Les personnages ne sont pas mieux et c’est même frustrant. Alors qu’on en a que très peu à l’écran, aucun n’est développé pour qu’on s’attache à eux. Ils n’ont pas vraiment de personnalité et sont presque interchangeables. Vu qu’on ne sait pas grand chose d’eux, ils ont du mal à avoir le charisme nécessaire ou une profondeur pour qu’on s’identifie à eux et à leurs problèmes. Il n’y a que l’ordinateur de bord, véritable intelligence artificielle et la pointe technologique du film, qui est plus ambigüe. CARL est là pour aider l’humanité à accomplir sa mission mais est surtout là pour la mission, se disant infaillible mais le doute subsiste.
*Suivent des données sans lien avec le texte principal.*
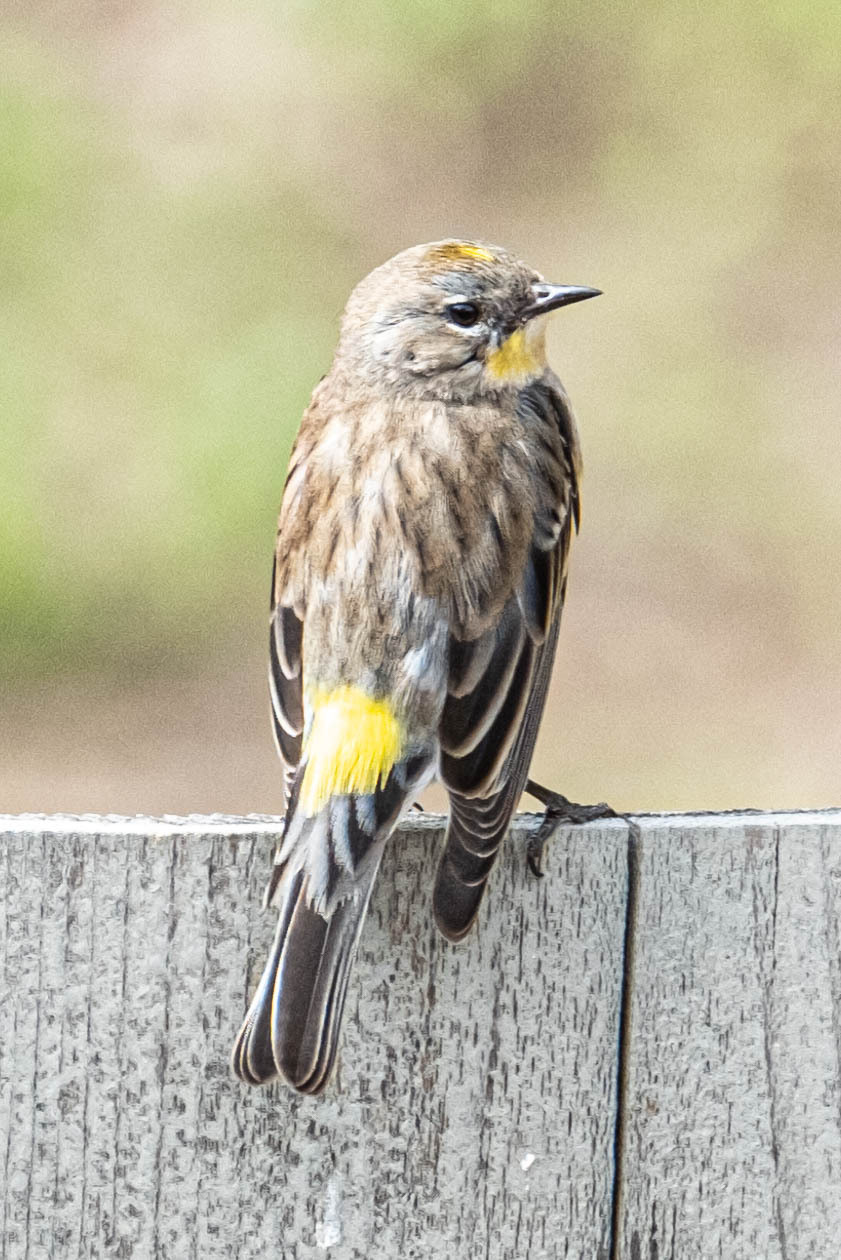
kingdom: Animalia
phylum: Chordata
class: Aves
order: Passeriformes
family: Parulidae
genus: Setophaga
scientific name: Setophaga coronata
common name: Myrtle warbler
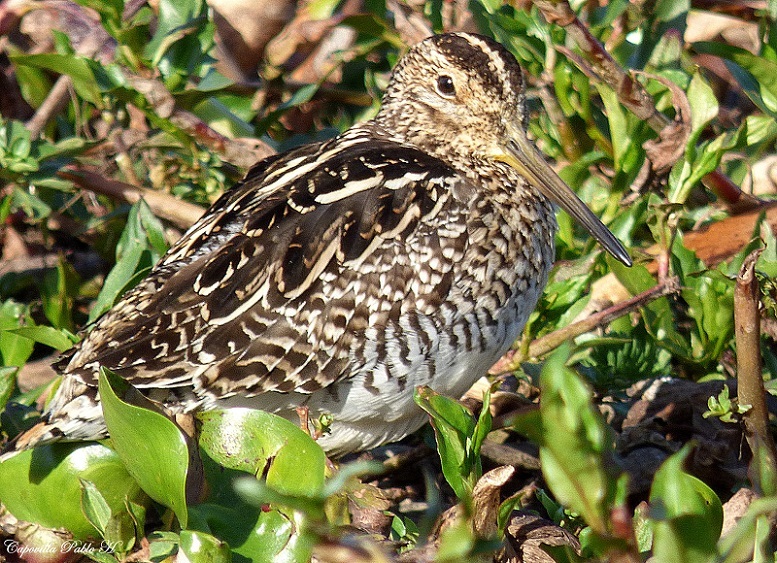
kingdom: Animalia
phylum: Chordata
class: Aves
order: Charadriiformes
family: Scolopacidae
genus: Gallinago
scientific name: Gallinago paraguaiae
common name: South american snipe
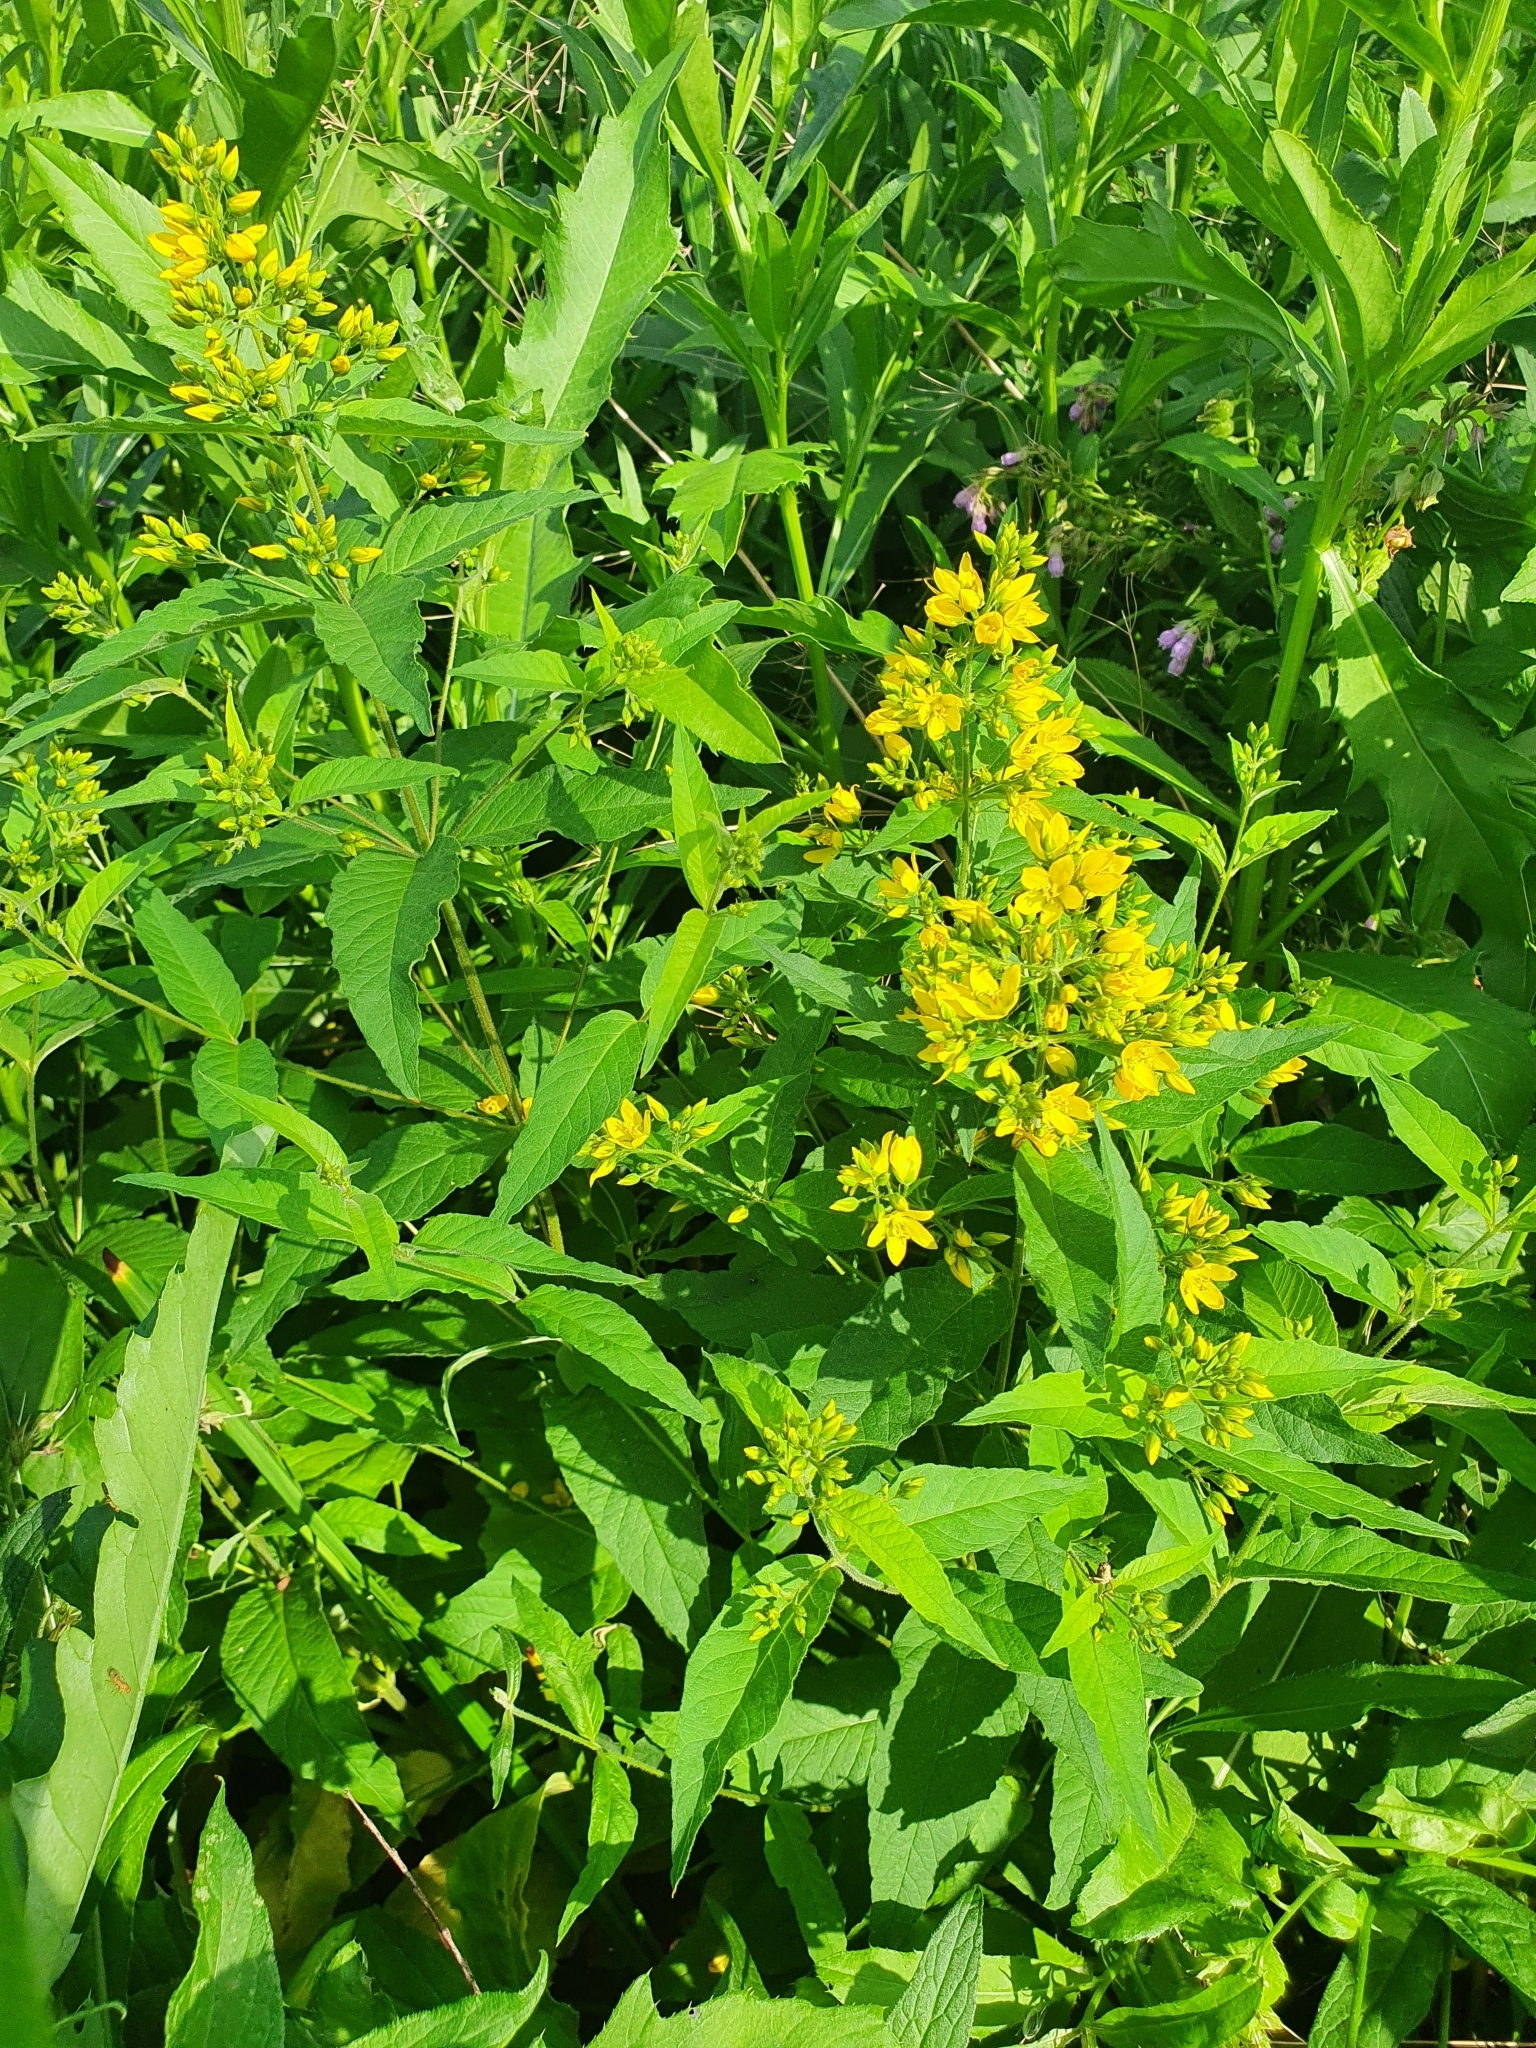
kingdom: Plantae
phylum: Tracheophyta
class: Magnoliopsida
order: Ericales
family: Primulaceae
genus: Lysimachia
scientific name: Lysimachia vulgaris
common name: Yellow loosestrife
Quand on regarde un vieux film de science-fiction, on s’attend parfois à saigner des yeux. Ici, c’est impressionnant comme la qualité technique est au rendez-vous au point qu’on n’a l’impression de voir un film récent. Les décors sont superbes et le fait d’avoir recours au concret et non au numérique à l’excès renforce d’autant plus l’immersion. On est impressionné par tout ce qu’on voit pour un film de 1968. L’autre grand atout est sa bande originale, avec des musiques classiques qui font un grand effet et sublimant même certaines scènes par leur intensité ou leur malaise.
Concernant la réalisation, si Kubrick aime jouer avec la composition de l’image, on a la sensation qu’il joue trop au « regardez ce que je peux faire » tant des scènes tirent en longueur et cassant vraiment la puissance ou le danger imminent. C’est très contemplatif mais cassant un rythme déjà peu élevé.
2001 : l’Odyssée de l’espace est une vitrine technologique qui n’a pas vieilli du tout mais souffre d’un scénario simpliste et de personnages oubliables.